= Consignes =
A) Veuillez recopier le passage de l'extrait sur le Libéria compris entre « Né en 1992, remarqué » et « d’une histoire bâtarde. », inclus, en substituant « Liberia » à « Libéria ».
B) Pour chacune des affirmations suivantes, indiquez si elle concorde avec l'extrait sur le Libéria (oui ou non), en citant les mots de l'extrait qui tranchent : (i) Elliott Verdier est né en 1992. (ii) Les États-Unis se sont emparés de ce territoire au début du 20e siècle. (iii) Le gouvernement des États-Unis a explicitement désigné ce territoire comme sa colonie.
C) D'après l'extrait sur le Libéria, combien de temps a duré l'immersion d'Elliott Verdier dans ce pays ?

Né en 1992, remarqué pour ses reportages sur la condition humaine, Elliott Verdier livre au regard le fruit d’une immersion de deux ans au Libéria, un petit morceau de côte en Afrique de l’Ouest, terre de mangroves infestées par le paludisme et dont l’épaisse jungle chaude et humide abritait autrefois quelques tribus isolées. C’est au début du 19e siècle en 1822 que le gouvernement des États-Unis s’en est emparé, pour fonder sans jamais la nommer ainsi, sa première colonie. Baptisée République du Libéria, elle porte dans son nom les fondements d’une histoire bâtarde.
« Dans les capitales intellectuelles nord-américaines, à une période où un nombre croissant d’esclaves noirs affranchis et alphabétisés se manifestaient, la population blanche fut confrontée à ses idéaux raciaux, culturels et moraux. Elle se débarrassa du problème en envoyant des centaines d’hommes et de femmes à la peau noire sur cette terre censée être celle de leurs ancêtres ».

= Documents d'étude =
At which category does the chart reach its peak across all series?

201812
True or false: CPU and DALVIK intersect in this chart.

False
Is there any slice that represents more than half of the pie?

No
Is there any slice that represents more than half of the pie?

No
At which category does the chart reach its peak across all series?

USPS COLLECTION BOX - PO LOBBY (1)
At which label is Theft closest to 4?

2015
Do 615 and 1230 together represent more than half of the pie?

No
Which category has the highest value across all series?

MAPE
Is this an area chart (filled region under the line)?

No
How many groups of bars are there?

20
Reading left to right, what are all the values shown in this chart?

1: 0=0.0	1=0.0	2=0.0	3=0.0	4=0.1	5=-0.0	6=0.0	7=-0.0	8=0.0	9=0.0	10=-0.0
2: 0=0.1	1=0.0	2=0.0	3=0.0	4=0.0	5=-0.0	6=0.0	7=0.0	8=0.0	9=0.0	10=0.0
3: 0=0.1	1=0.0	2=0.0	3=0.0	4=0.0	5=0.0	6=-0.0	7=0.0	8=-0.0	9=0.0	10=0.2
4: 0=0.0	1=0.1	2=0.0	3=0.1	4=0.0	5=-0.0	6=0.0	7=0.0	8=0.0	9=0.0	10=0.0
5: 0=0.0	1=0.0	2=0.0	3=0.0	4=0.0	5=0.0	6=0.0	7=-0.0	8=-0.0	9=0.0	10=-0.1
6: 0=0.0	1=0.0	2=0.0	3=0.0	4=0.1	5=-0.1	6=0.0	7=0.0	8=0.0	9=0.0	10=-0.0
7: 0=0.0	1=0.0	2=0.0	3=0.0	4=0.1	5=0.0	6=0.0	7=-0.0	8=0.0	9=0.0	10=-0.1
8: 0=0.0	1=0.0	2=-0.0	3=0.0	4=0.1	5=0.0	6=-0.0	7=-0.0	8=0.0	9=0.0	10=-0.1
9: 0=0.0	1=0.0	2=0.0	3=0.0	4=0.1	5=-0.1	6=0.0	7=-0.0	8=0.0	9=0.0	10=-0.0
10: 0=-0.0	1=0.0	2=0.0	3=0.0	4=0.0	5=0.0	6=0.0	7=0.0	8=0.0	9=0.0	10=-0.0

= Corrigés ci-dessous =
A)
Né en 1992, remarqué pour ses reportages sur la condition humaine, Elliott Verdier livre au regard le fruit d’une immersion de deux ans au Liberia, un petit morceau de côte en Afrique de l’Ouest, terre de mangroves infestées par le paludisme et dont l’épaisse jungle chaude et humide abritait autrefois quelques tribus isolées. C’est au début du 19e siècle en 1822 que le gouvernement des États-Unis s’en est emparé, pour fonder sans jamais la nommer ainsi, sa première colonie. Baptisée République du Liberia, elle porte dans son nom les fondements d’une histoire bâtarde.

B)
(i) Oui : « Né en 1992 ».
(ii) Non : « C’est au début du 19e siècle en 1822 ».
(iii) Non : « sans jamais la nommer ainsi ».

C) Deux ans.